Le jugement sera infirmé en ses dispositions relatives aux dépens.
Les sociétés [15], [17] et la SELARL [K], représentée par Maître [S] [K], ès qualité de liquidateur judiciaire de la [43], qui succombent, seront condamnées in solidum aux dépens de première instance et d’appel.

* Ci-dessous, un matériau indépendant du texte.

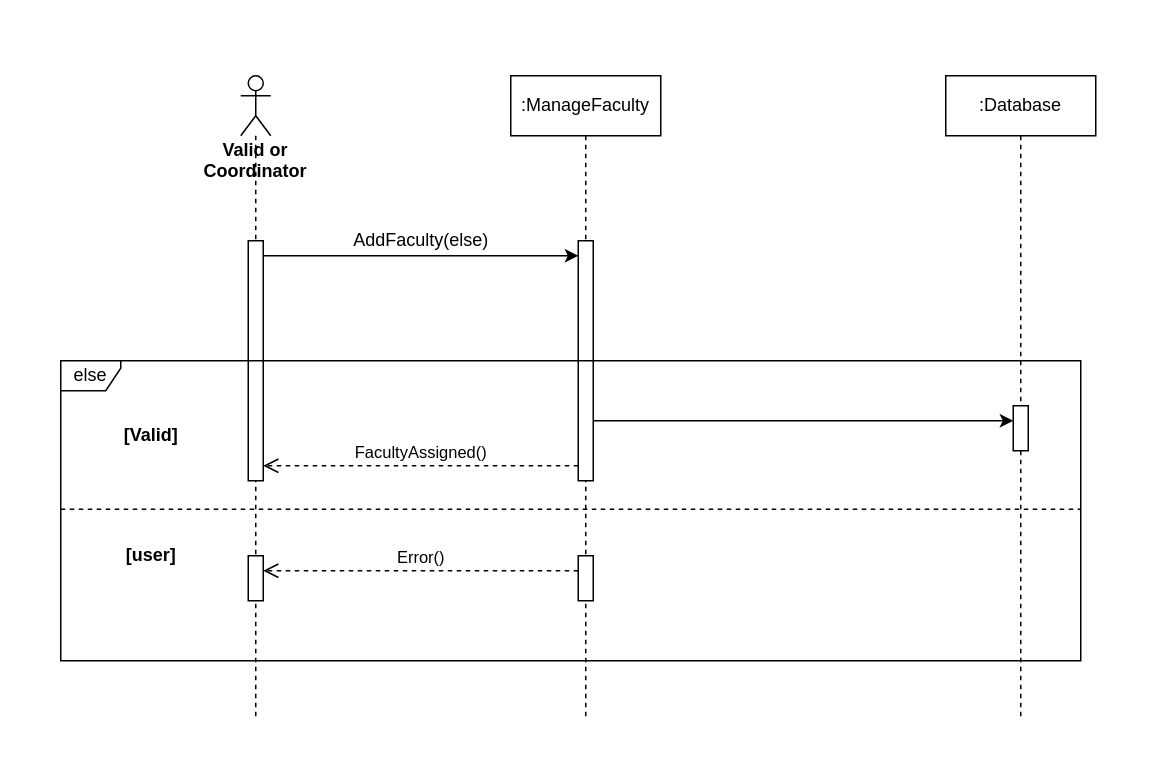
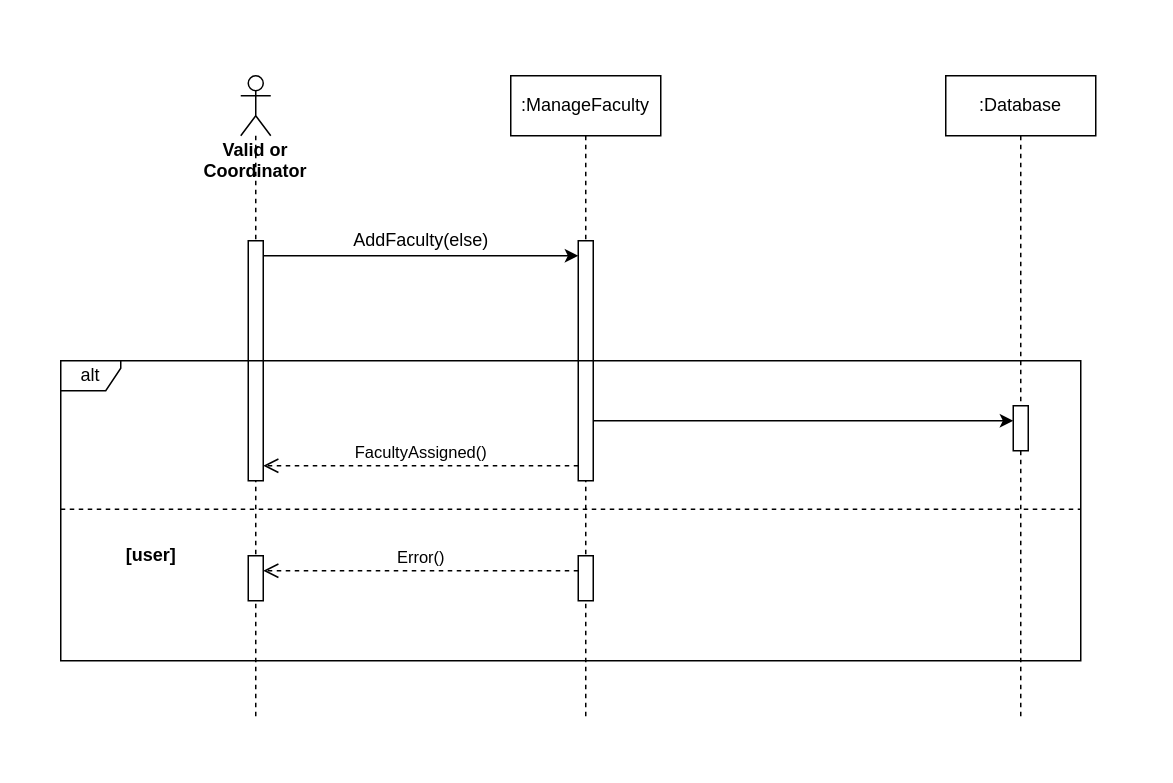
  <mxCell id="0" />
  <mxCell id="1" parent="0" />
  <mxCell id="2" value="" style="rounded=0;whiteSpace=wrap;html=1;strokeColor=none;" parent="1" vertex="1"><mxGeometry x="20" y="20" width="740" height="480" as="geometry" /></mxCell>
  <mxCell id="3" value="&lt;b&gt;Valid or Coordinator&lt;/b&gt;" style="shape=umlLifeline;participant=umlActor;perimeter=lifelinePerimeter;whiteSpace=wrap;html=1;container=1;collapsible=0;recursiveResize=0;verticalAlign=top;spacingTop=36;outlineConnect=0;" parent="1" vertex="1"><mxGeometry x="160" y="50" width="20" height="430" as="geometry" /></mxCell>
  <mxCell id="4" value="" style="html=1;points=[];perimeter=orthogonalPerimeter;" parent="3" vertex="1"><mxGeometry x="5" y="110" width="10" height="160" as="geometry" /></mxCell>
  <mxCell id="5" value="" style="html=1;points=[];perimeter=orthogonalPerimeter;" parent="3" vertex="1"><mxGeometry x="5" y="320" width="10" height="30" as="geometry" /></mxCell>
  <mxCell id="6" value=":ManageFaculty" style="shape=umlLifeline;perimeter=lifelinePerimeter;whiteSpace=wrap;html=1;container=1;collapsible=0;recursiveResize=0;outlineConnect=0;" parent="1" vertex="1"><mxGeometry x="340" y="50" width="100" height="430" as="geometry" /></mxCell>
  <mxCell id="7" value="" style="html=1;points=[];perimeter=orthogonalPerimeter;" parent="6" vertex="1"><mxGeometry x="45" y="110" width="10" height="160" as="geometry" /></mxCell>
  <mxCell id="8" value="" style="html=1;points=[];perimeter=orthogonalPerimeter;" parent="6" vertex="1"><mxGeometry x="45" y="320" width="10" height="30" as="geometry" /></mxCell>
  <mxCell id="9" value=":Database" style="shape=umlLifeline;perimeter=lifelinePerimeter;whiteSpace=wrap;html=1;container=1;collapsible=0;recursiveResize=0;outlineConnect=0;" parent="1" vertex="1"><mxGeometry x="630" y="50" width="100" height="430" as="geometry" /></mxCell>
  <mxCell id="10" value="" style="endArrow=classic;html=1;" parent="1" source="4" target="7" edge="1"><mxGeometry width="50" height="50" relative="1" as="geometry"><mxPoint x="230" y="240" as="sourcePoint" /><mxPoint x="280" y="190" as="targetPoint" /><Array as="points"><mxPoint x="280" y="170" /></Array></mxGeometry></mxCell>
  <mxCell id="11" value="AddFaculty(else)" style="text;html=1;align=center;verticalAlign=middle;resizable=0;points=[];autosize=1;" parent="1" vertex="1"><mxGeometry x="225" y="150" width="110" height="20" as="geometry" /></mxCell>
- <mxCell id="12" value="else" style="shape=umlFrame;whiteSpace=wrap;html=1;width=40;height=20;" parent="1" vertex="1"><mxGeometry x="40" y="240" width="680" height="200" as="geometry" /></mxCell>
+ <mxCell id="12" value="alt" style="shape=umlFrame;whiteSpace=wrap;html=1;width=40;height=20;" parent="1" vertex="1"><mxGeometry x="40" y="240" width="680" height="200" as="geometry" /></mxCell>
  <mxCell id="13" value="" style="endArrow=none;dashed=1;html=1;entryX=1;entryY=0.495;entryDx=0;entryDy=0;entryPerimeter=0;exitX=0;exitY=0.495;exitDx=0;exitDy=0;exitPerimeter=0;" parent="1" source="12" target="12" edge="1"><mxGeometry width="50" height="50" relative="1" as="geometry"><mxPoint x="190" y="410" as="sourcePoint" /><mxPoint x="240" y="360" as="targetPoint" /></mxGeometry></mxCell>
- <mxCell id="14" value="&lt;b&gt;[Valid]&lt;/b&gt;" style="text;html=1;align=center;verticalAlign=middle;resizable=0;points=[];autosize=1;" parent="1" vertex="1"><mxGeometry x="75" y="280" width="50" height="20" as="geometry" /></mxCell>
  <mxCell id="15" value="&lt;b&gt;[user]&lt;/b&gt;" style="text;html=1;align=center;verticalAlign=middle;resizable=0;points=[];autosize=1;" parent="1" vertex="1"><mxGeometry x="75" y="360" width="50" height="20" as="geometry" /></mxCell>
  <mxCell id="16" value="" style="html=1;points=[];perimeter=orthogonalPerimeter;" parent="1" vertex="1"><mxGeometry x="675" y="270" width="10" height="30" as="geometry" /></mxCell>
  <mxCell id="17" value="" style="endArrow=classic;html=1;" parent="1" source="7" target="16" edge="1"><mxGeometry width="50" height="50" relative="1" as="geometry"><mxPoint x="460" y="320" as="sourcePoint" /><mxPoint x="510" y="270" as="targetPoint" /><Array as="points"><mxPoint x="540" y="280" /></Array></mxGeometry></mxCell>
  <mxCell id="18" value="FacultyAssigned()" style="html=1;verticalAlign=bottom;endArrow=open;dashed=1;endSize=8;" parent="1" source="7" target="4" edge="1"><mxGeometry relative="1" as="geometry"><mxPoint x="360" y="300" as="sourcePoint" /><mxPoint x="180" y="240" as="targetPoint" /><Array as="points"><mxPoint x="280" y="310" /></Array></mxGeometry></mxCell>
  <mxCell id="19" value="Error()" style="html=1;verticalAlign=bottom;endArrow=open;dashed=1;endSize=8;" parent="1" source="8" target="5" edge="1"><mxGeometry relative="1" as="geometry"><mxPoint x="370" y="380" as="sourcePoint" /><mxPoint x="200" y="381" as="targetPoint" /><Array as="points"><mxPoint x="280" y="380" /></Array></mxGeometry></mxCell>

Elles seront également condamnées in solidum à verser la somme de 3 500 euros aux consorts [C] et celle de 2 000 euros au [34] sur le fondement de l’article 700 du code de procédure civile.
PAR CES MOTIFS :
La cour,
Infirme le jugement entrepris en toutes ses dispositions,
Statuant à nouveau et y ajoutant,
Prononce la mise hors de cause de Maître [Z] pris en sa qualité de liquidateur amiable de la société [32],
Dit que la maladie professionnelle dont était atteint [O] [C] et dont il est décédé est la conséquence de la faute inexcusable de ses employeurs, à savoir les sociétés [32], [15] et [17],
Fixe au maximum la majoration de la rente servie au conjoint survivant par la [22], en application de l’article L. 452-2 du code de la sécurité sociale,
Rejette la demande d’allocation de l’indemnité forfaitaire prévue à l’article L. 452-3 du code de la sécurité sociale,
Fixe l’indemnisation de [O] [C], au titre de l’action successorale, comme suit :
* souffrances morales : 125 280 euros,
* souffrances physiques : 44 520 euros,
* préjudice d’agrément : 44 520 euros,
* préjudice esthétique : 1 000 euros,
Fixe l’indemnisation des ayants droit de [O] [C] comme suit :
* Mme [C] [U] (veuve) : 32 600 euros,
* Mme [C] [G] (enfant au foyer) : 25 000 euros,
* Mme [C] [A] (enfant au foyer) : 25 000 euros,
* Mme [C] [T] (enfant au foyer) : 25 000 euros,
* Mme [C] [V] (enfant au foyer) : 25 000 euros,
* M. [C] [B] (enfant au foyer) : 25 000 euros,
* M. [C] [Y] (enfant au foyer) : 25 000 euros,
Dit que la [22] versera ces sommes au [35], créancier subrogé, soit un total de 215 320 euros et de 182 600 euros,
Ordonne un partage de responsabilité au titre de la faute inexcusable à hauteur de 1/3 pour la société [32], 1/3 pour la société [15] et 1/3 pour la société [17],
Rappelle que ce partage de responsabilité n’est pas opposable à la [22], ni aux ayants droit de [O] [C], ni au [34],
Constate que les sociétés [15] et [17] ne forment aucun appel en garantie les unes contre les autres,
Dit que les sociétés [15] et [17] seront tenues in solidum de rembourser à la [22] les sommes que celle-ci sera amenée à régler en application des articles L. 452-1 et suivants du code de la sécurité sociale,
Fixe au passif de la liquidation judiciaire de la société [32], représentée par la société [K] représentée par Me [K], la créance de la [22] au titre de son action récursoire contre cette société,
Dit n’y avoir lieu de déclarer le présent arrêt commun et opposable à la [22], au [34], à la société [15] et à la société [17], ces sociétés étant dans la cause,
Vu l’article 700 du code de procédure civile, condamne in solidum les sociétés [15], [17] et la SELARL [K] représentée par Maître [S] [K], ès qualité de liquidateur judiciaire de la société [32], à payer en cause d’appel la somme de 3 500 euros aux consorts [C] et celle de 2 000 euros au [35],
Condamne in solidum les sociétés [15], [17] et la SELARL [K], représentée par Maître [S] [K], ès qualité de liquidateur judiciaire de la société [32], aux dépens de première instance et d’appel.